Glamour requires a certain distance, an ability to maintain an illusion. It allows people to see in him what they want to see, and Obama does little to dispel what may be fantasies. Of course he takes positions on issues, but his major attraction is not his political platform, but himself. He is able to convey an image of someone who will reconcile, who will move America beyond its less than salubrious racist past.
At the risk of being dour and sour, does anyone remember that George Dubya ran on a bipartisan platform and was going to be the great reconciler? After Al Gore conceded, Bush pointed to the Texas House of Representatives, and declared it a home to bipartisan co-operation. Yes, that was a long time ago, but people believed it at the time.
Obama also has charisma. It is a different quality to glamour. Charisma inspires people to follow, sometimes with an almost irrational devotion. Obamamania would seem to meet that criterion. Again, though, there is a shadow side. The word charism originally meant a gift or grace from god.
Yet as Fr Darcy, a character in the aptly-named Glamorous Powersby Susan Howatch, warns, "Beware of those powers which come from God but which can so easily be purloined by the Devil!"
The German sociologist, Max Weber, defined charisma as "a certain quality of an individual personality by virtue of which he is set apart from ordinary men and treated as endowed with supernatural or exceptional powers or qualities". Of course, he used it to describe that ultimate charismatic leader, who inspired millions to follow him over the brink - Adolf Hitler.
Obama is no screaming megalomaniac, but he does stir up strong passions, both positive and negative. Certainly there are followers who appear to be ready to lie down and die for him. Equally, there are others, in that great tradition of American paranoia, who think he is a closet Muslim ready to destroy everything America stands for.
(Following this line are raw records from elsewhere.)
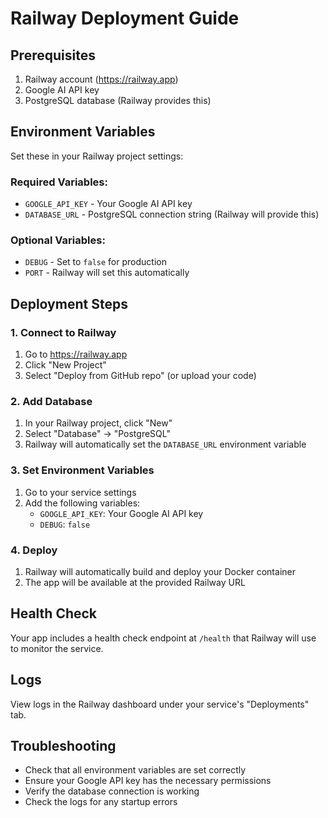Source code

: # Railway Deployment Guide

## Prerequisites
1. Railway account (https://railway.app)
2. Google AI API key
3. PostgreSQL database (Railway provides this)

## Environment Variables
Set these in your Railway project settings:

### Required Variables:
- `GOOGLE_API_KEY` - Your Google AI API key
- `DATABASE_URL` - PostgreSQL connection string (Railway will provide this)

### Optional Variables:
- `DEBUG` - Set to `false` for production
- `PORT` - Railway will set this automatically

## Deployment Steps

### 1. Connect to Railway
1. Go to https://railway.app
2. Click "New Project"
3. Select "Deploy from GitHub repo" (or upload your code)

### 2. Add Database
1. In your Railway project, click "New"
2. Select "Database" → "PostgreSQL"
3. Railway will automatically set the `DATABASE_URL` environment variable

### 3. Set Environment Variables
1. Go to your service settings
2. Add the following variables:
   - `GOOGLE_API_KEY`: Your Google AI API key
   - `DEBUG`: `false`

### 4. Deploy
1. Railway will automatically build and deploy your Docker container
2. The app will be available at the provided Railway URL

## Health Check
Your app includes a health check endpoint at `/health` that Railway will use to monitor the service.

## Logs
View logs in the Railway dashboard under your service's "Deployments" tab.

## Troubleshooting
- Check that all environment variables are set correctly
- Ensure your Google API key has the necessary permissions
- Verify the database connection is working
- Check the logs for any startup errors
McCain does not have much glamour, and what he does have as a war hero is somewhat faded. Yet somehow, even though he can be incredibly inconsistent, people seem to feel that they know better where they stand with him. For example, he seemed to endorse Al Gore's ambitious plan to source all energy from "Earth-friendly sources" in 10 years, then withdrew. Yet he still manages to convey reliability, a sense of having been tested, unlike Obama.
What McCain has is likeability, a quality that Reagan had in spades, at least for Americans. Obama may not be so quite so well endowed in that department. Polls show that older women are not at all as enamoured of him as younger women. He has a serious problem with women over 50, a category that traditionally turns out to vote. Perhaps they are not so ensnared by the glamour and charisma. Or perhaps they have just become too jaded and cynical.
His fans often compare Obama to Lincoln. Certainly, both delivered wonderful, inspiring speeches, but Lincoln was lucky to live before a media age. He had a strangely high-pitched voice, which got higher when he was nervous. He was quite startlingly ugly, and cadaverously thin. He suffered from crippling depression and self-doubt. He did have one advantage. He towered over his contemporaries. Apparently, his height also meant that he looked great from a distance on a big, white horse. A very long distance. Glamorous, he was not. But he did have another important quality. He had character.
I suspect many Obama sceptics are like me, hoping that he does not just have glamour and charisma, but character. Without vision, the people perish. Without character, a visionary merely leads people up the garden path.